Small Strokes Offer Big Info

Brain images after TIA predict future risk




 

Getting a CT scan of the brain within 24 hours of a transient ischemic attack (TIA) or a non-disabling stroke can predict when patients will be at the highest risk of another stroke or when symptoms may worsen, according to new research published in the American Heart Association journal Stroke.

"All patients should get a CT scan after a TIA or non-disabling stroke," said Jeffrey J. Perry, M.D., M.Sc., co-senior author of the study and associate professor of emergency medicine at the University of Ottawa in Canada. "Images can help identify patterns of damage associated with different levels of risk for a subsequent stroke or help predict when symptoms may get worse."

Of 2,028 patients who received CT scans within 24 hours of a TIA or non-disabling stroke, 814 (40.1 percent) had brain damage due to impaired circulation (ischemia).
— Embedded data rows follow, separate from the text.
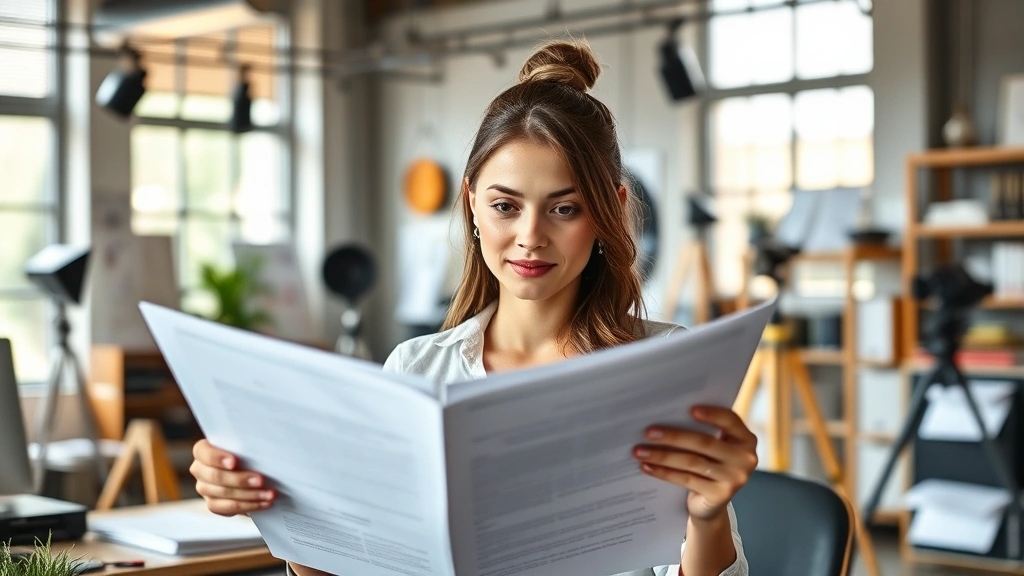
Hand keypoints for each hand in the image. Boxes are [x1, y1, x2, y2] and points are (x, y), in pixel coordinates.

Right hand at [190, 439, 275, 515]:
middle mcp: (200, 470)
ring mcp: (204, 488)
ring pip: (223, 494)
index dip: (217, 458)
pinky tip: (264, 503)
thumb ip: (247, 447)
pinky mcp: (214, 504)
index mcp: (203, 450)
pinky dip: (249, 505)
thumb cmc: (249, 453)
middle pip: (215, 476)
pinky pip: (228, 508)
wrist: (252, 472)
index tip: (234, 462)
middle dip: (240, 479)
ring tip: (269, 494)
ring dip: (250, 494)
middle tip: (261, 480)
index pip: (203, 452)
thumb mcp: (247, 447)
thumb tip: (263, 452)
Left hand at [632, 406, 757, 521]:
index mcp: (745, 439)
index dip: (711, 414)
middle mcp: (745, 458)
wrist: (710, 505)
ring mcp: (735, 479)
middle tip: (648, 432)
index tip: (689, 409)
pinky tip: (647, 466)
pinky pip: (686, 479)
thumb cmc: (708, 465)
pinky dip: (663, 472)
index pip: (730, 420)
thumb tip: (665, 414)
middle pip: (704, 443)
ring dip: (662, 455)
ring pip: (692, 462)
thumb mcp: (713, 448)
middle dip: (673, 436)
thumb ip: (703, 431)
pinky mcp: (720, 495)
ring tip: (639, 451)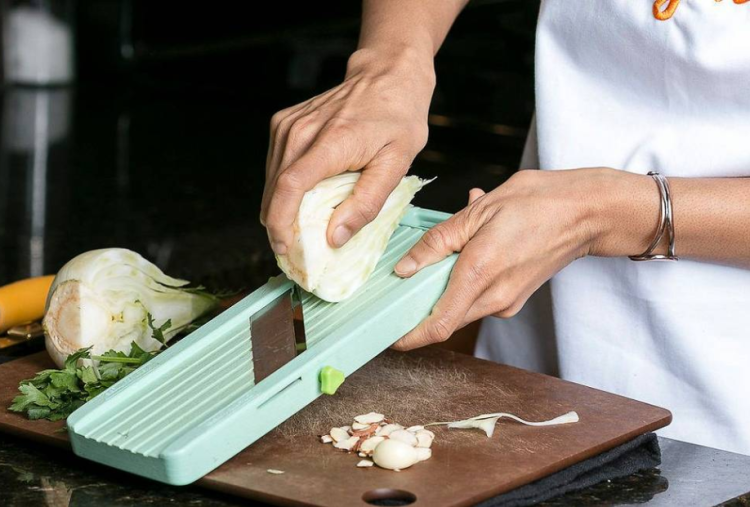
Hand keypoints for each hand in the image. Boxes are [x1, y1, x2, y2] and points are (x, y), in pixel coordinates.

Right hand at [261, 47, 434, 253]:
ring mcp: (289, 124)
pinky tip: (300, 200)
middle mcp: (301, 130)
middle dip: (278, 224)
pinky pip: (275, 165)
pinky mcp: (284, 123)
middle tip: (293, 252)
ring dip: (279, 207)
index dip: (280, 222)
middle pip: (275, 187)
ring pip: (271, 179)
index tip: (283, 248)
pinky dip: (283, 187)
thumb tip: (335, 238)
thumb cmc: (398, 118)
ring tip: (296, 230)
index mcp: (331, 141)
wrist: (387, 74)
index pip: (290, 187)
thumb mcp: (397, 164)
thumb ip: (366, 203)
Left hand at [391, 168, 657, 350]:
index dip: (409, 337)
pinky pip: (479, 297)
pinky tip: (472, 246)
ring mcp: (508, 302)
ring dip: (445, 288)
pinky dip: (465, 279)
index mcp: (479, 275)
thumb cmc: (536, 203)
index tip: (389, 337)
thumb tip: (404, 268)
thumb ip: (437, 243)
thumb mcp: (478, 212)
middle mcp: (494, 299)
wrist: (587, 212)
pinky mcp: (515, 298)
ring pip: (461, 307)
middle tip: (400, 286)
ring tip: (447, 249)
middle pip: (445, 318)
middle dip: (420, 308)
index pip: (437, 325)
Compared to patients without ischemia, the probability of another stroke occurring within 90 days of the initial episode was:

  • 2.6 times greater if the CT image revealed newly damaged tissue due to poor circulation (acute ischemia);
  • 5.35 times greater if there was previously damaged tissue (chronic ischemia) in addition to acute ischemia;
  • 4.9 times greater if any type of small vessel damage occurred in the brain, such as narrowing of the small vessels, in addition to acute ischemia; and
  • 8.04 times greater if acute and chronic ischemia occurred in addition to small vessel damage.

While 3.4 percent of the people in the study group had a subsequent stroke within 90 days, 25 percent of patients with CT scans showing all three types of damage had strokes.

"During the 90-day period, and also within the first two days after the initial attack, patients did much worse in terms of experiencing a subsequent stroke if they had additional areas of damage along with acute ischemia," said Dr. Perry.

"These findings should prompt physicians to be more aggressive in managing patients with TIA or non-disabling stroke who are diagnosed with acute ischemia, especially if there is additional chronic ischemia or small vessel damage," he said.